Authors: Mahito Sugiyama, Karsten Borgwardt

IJCAI 2019 | Conference PDF | Archive PDF | Plain Text | LLM Run Details

Reproducibility Variable Result LLM Response
Research Type Experimental We examine the effectiveness and the efficiency of C-Tarone using synthetic and real-world datasets.
Researcher Affiliation Academia 1National Institute of Informatics, Tokyo 101-8430, Japan 2JST PRESTO, Japan 3D-BSSE, ETH Z urich, Basel 4058, Switzerland 4SIB Swiss Institute of Bioinformatics, Switzerland
Pseudocode Yes Algorithm 1: C-Tarone.
Open Source Code No The paper states "All methods were implemented in C/C++ and compiled with gcc 4.8.5", but it does not provide any link to source code, nor does it explicitly state that the code will be made open source or available in supplementary materials.

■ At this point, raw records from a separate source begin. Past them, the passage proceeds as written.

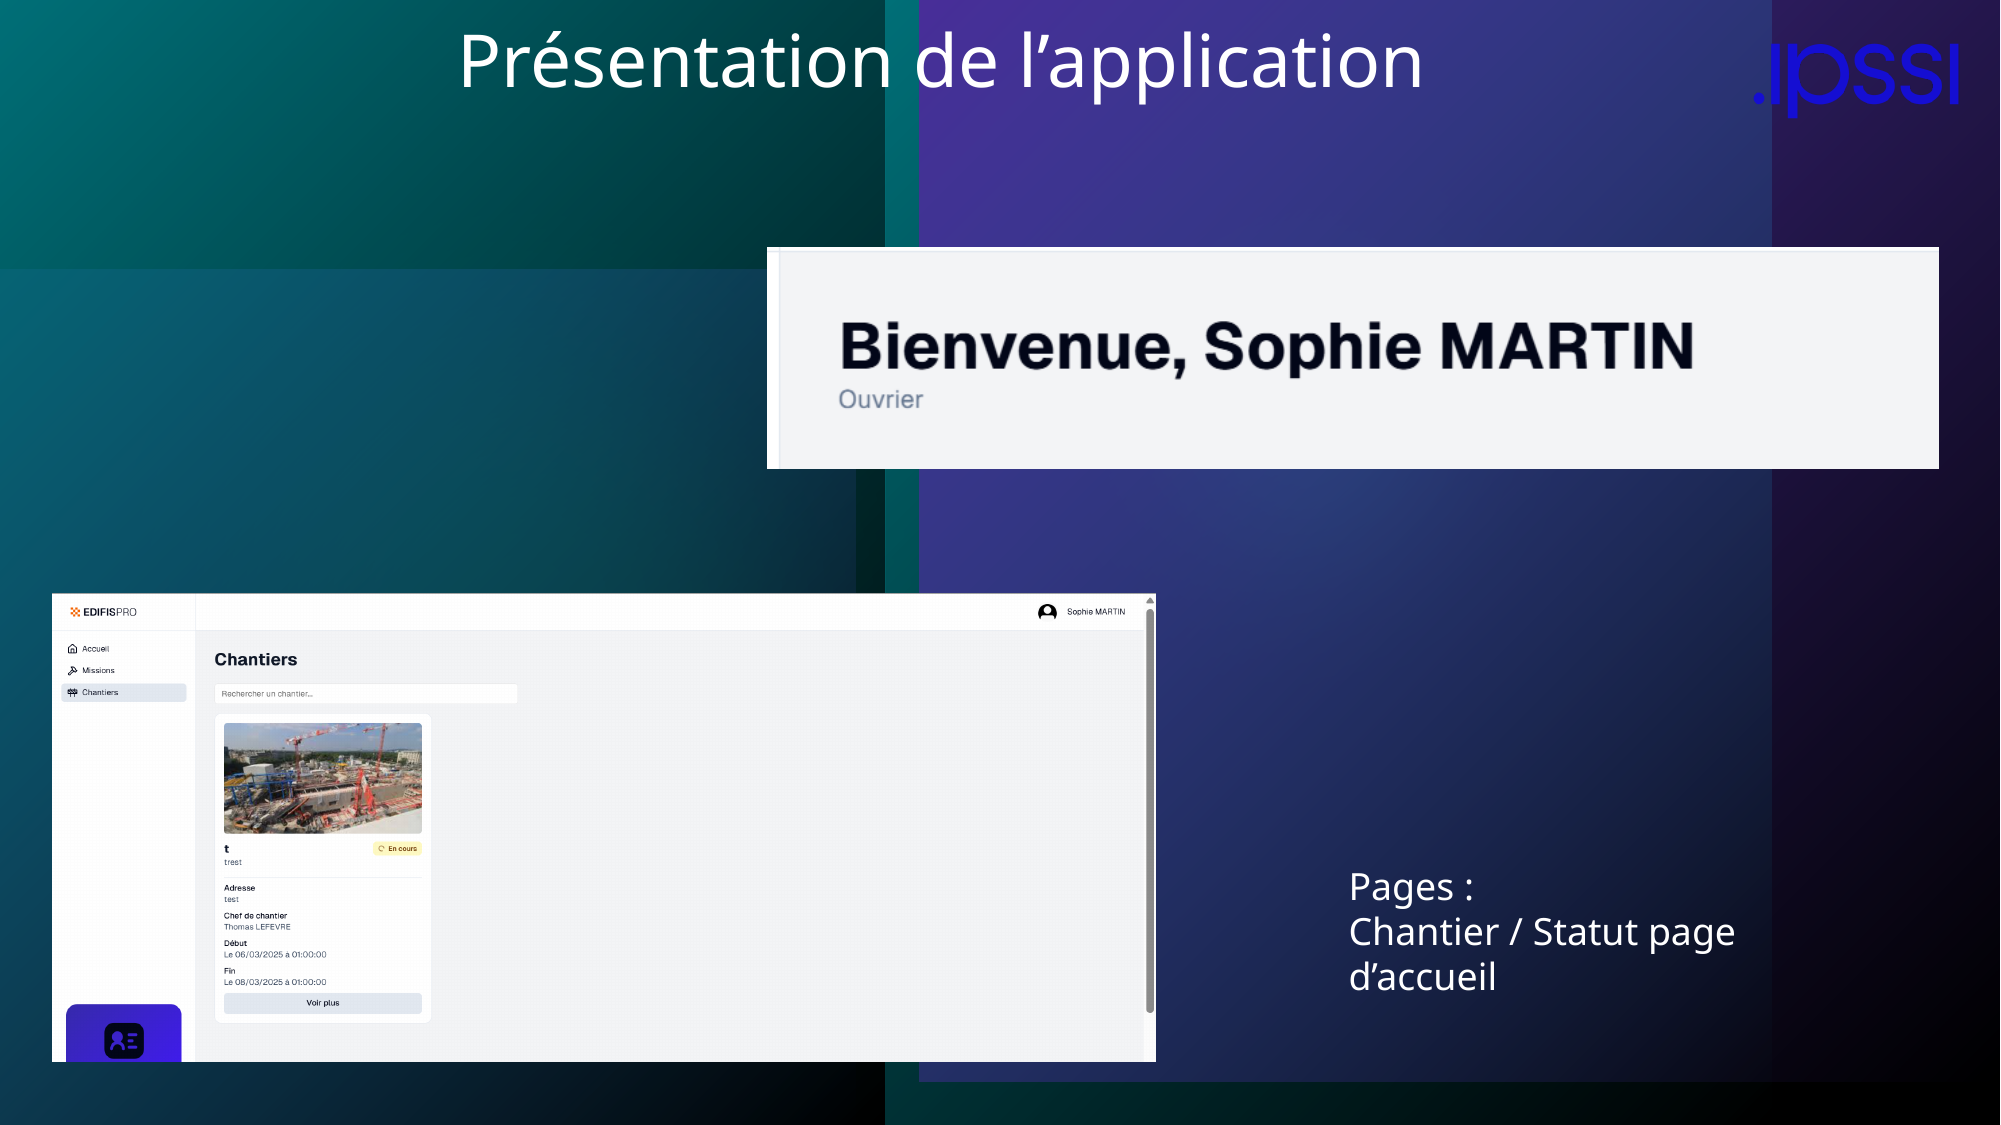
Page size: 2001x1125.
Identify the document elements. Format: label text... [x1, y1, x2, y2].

picture [767, 247, 1939, 469]
picture [1712, 1, 1999, 159]
text_box Pages : Chantier / Statut page d’accueil [1333, 856, 1856, 1006]
title Présentation de l’application [442, 17, 1558, 159]
picture [52, 593, 1156, 1062]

Open Datasets Yes We also evaluate C-Tarone on real-world datasets shown in Table 2 in Appendix, which are benchmark datasets for binary classification from the UCI repository [Lichman, 2013].

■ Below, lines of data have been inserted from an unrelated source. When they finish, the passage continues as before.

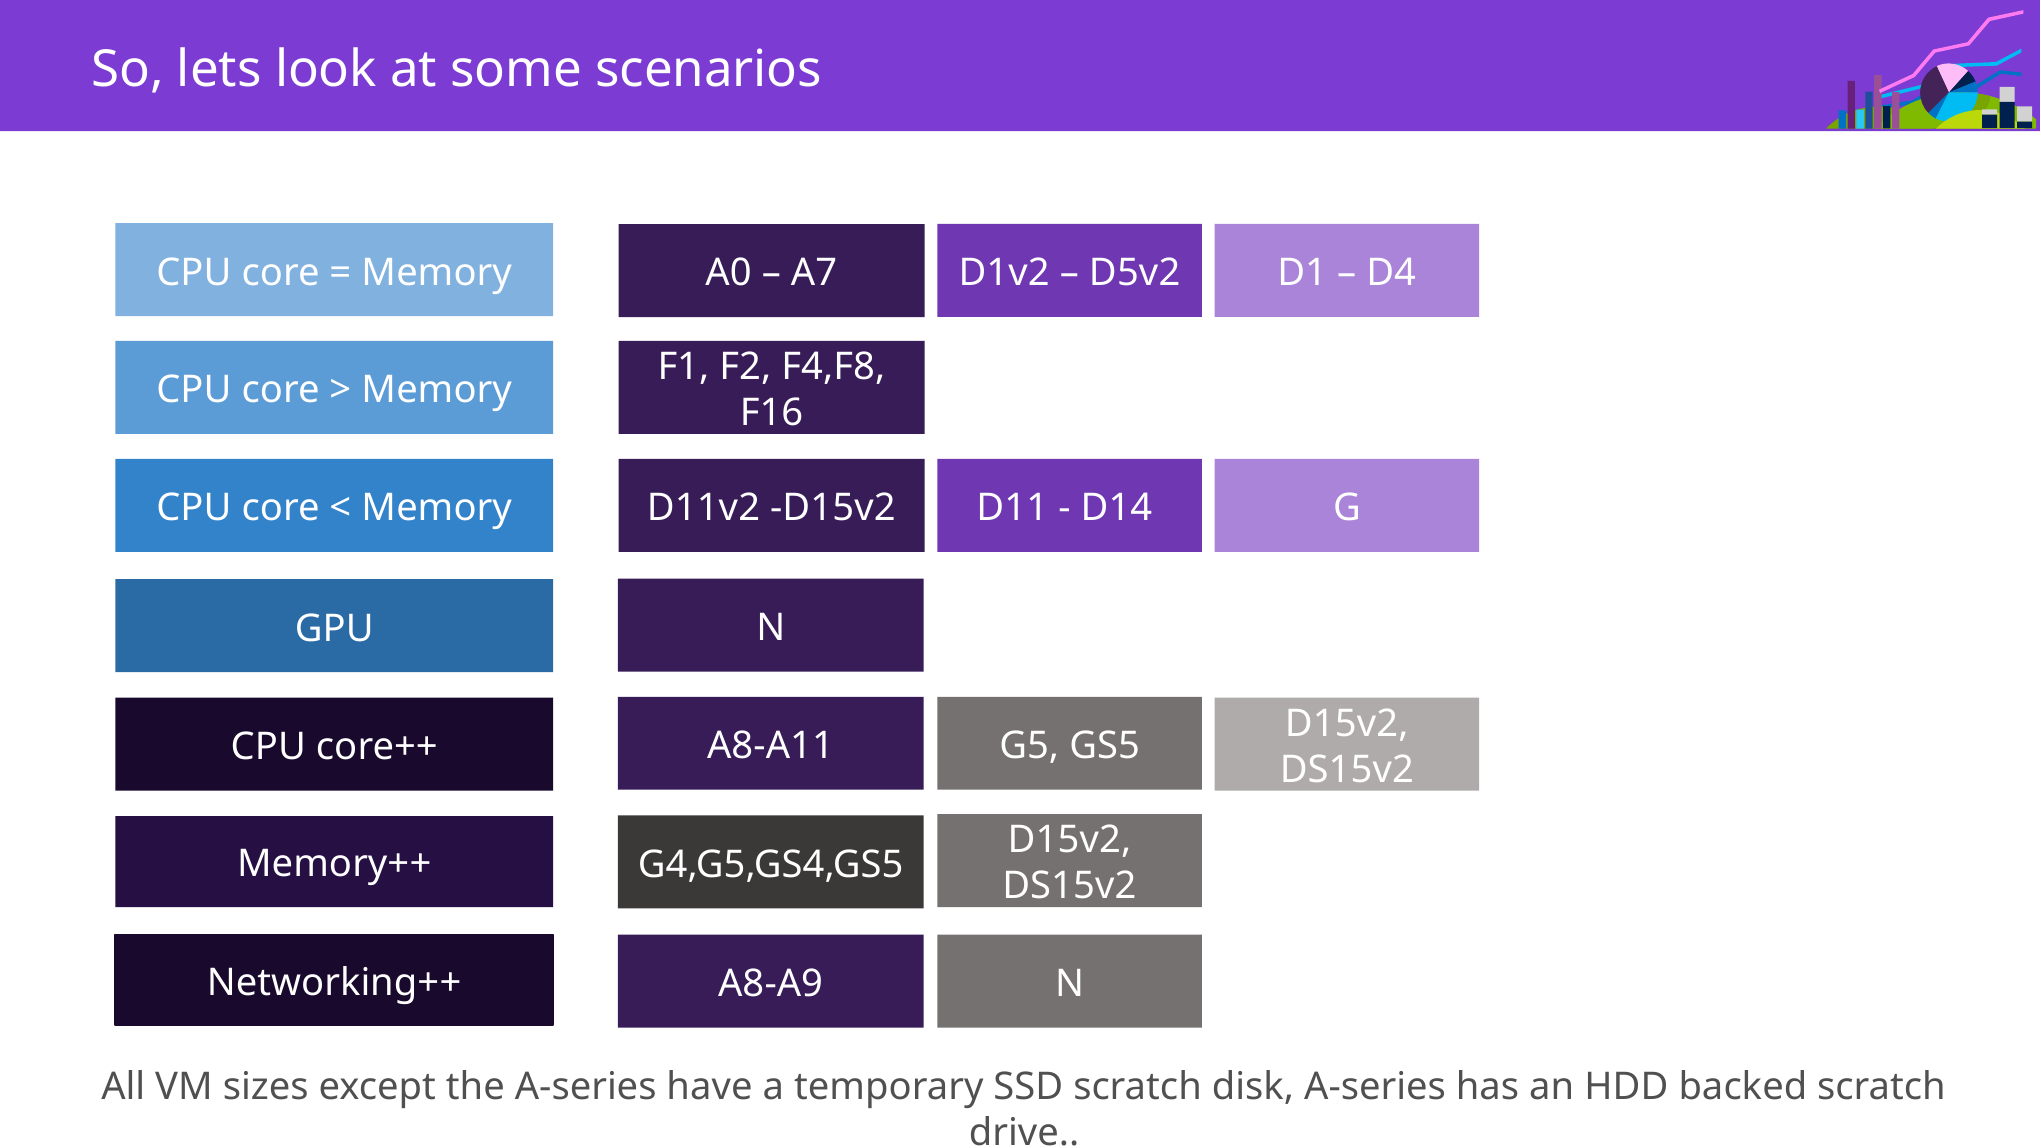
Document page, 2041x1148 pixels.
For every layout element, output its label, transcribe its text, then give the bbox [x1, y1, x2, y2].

text_box CPU core = Memory [114, 222, 554, 317]
text_box G4,G5,GS4,GS5 [617, 814, 925, 909]
text_box CPU core++ [114, 697, 554, 792]
text_box GPU [114, 578, 554, 673]
text_box CPU core < Memory [114, 458, 554, 553]
text_box Networking++ [114, 934, 554, 1026]
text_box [1813, 0, 2041, 149]
text_box F1, F2, F4,F8, F16 [618, 340, 925, 435]
text_box D11 - D14 [936, 458, 1203, 553]
text_box G5, GS5 [937, 696, 1203, 791]
text_box A0 – A7 [618, 223, 925, 318]
text_box D15v2, DS15v2 [936, 813, 1203, 908]
text_box A8-A11 [617, 696, 925, 791]
text_box A8-A9 [617, 934, 925, 1028]
text_box D15v2, DS15v2 [1214, 697, 1480, 792]
text_box Memory++ [114, 815, 554, 908]
text_box D1 – D4 [1214, 223, 1480, 318]
text_box So, lets look at some scenarios [0, 0, 1813, 132]
text_box G [1214, 458, 1480, 553]
text_box D1v2 – D5v2 [936, 223, 1203, 318]
text_box N [617, 578, 925, 673]
text_box CPU core > Memory [114, 340, 554, 435]
text_box D11v2 -D15v2 [618, 458, 925, 553]
text_box N [936, 934, 1203, 1028]
text_box All VM sizes except the A-series have a temporary SSD scratch disk, A-series has an HDD backed scratch drive.. [71, 1054, 1977, 1148]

Dataset Splits No The paper does not provide specific details on how the datasets were split into training, validation, or test sets (e.g., percentages, sample counts, or cross-validation schemes) for reproducibility.
Hardware Specification Yes We used Amazon Linux AMI release 2017.09 and ran all experiments on a single core of 2.3 GHz Intel Xeon CPU E7-8880 v3 and 2.0 TB of memory.
Software Dependencies Yes All methods were implemented in C/C++ and compiled with gcc 4.8.5.
Experiment Setup Yes The FWER level α = 0.05 throughout experiments. In each dataset, we generate 20% of features that are associated with the class labels. More precisely, first we generate the entire dataset from the uniform distribution from 0 to 1 and assign the class label 1 to the first N1 data point. Then, for the N1 data points in the class 1, we pick up one of the 20% of associated features and copy it to every associated feature with adding Gaussian noise with (µ, σ2) = (0, 0.1). We used the rpart function in R with its default parameter setting, where the Gini index is used for splitting and the minimum number of data points that must exist in a node is 20.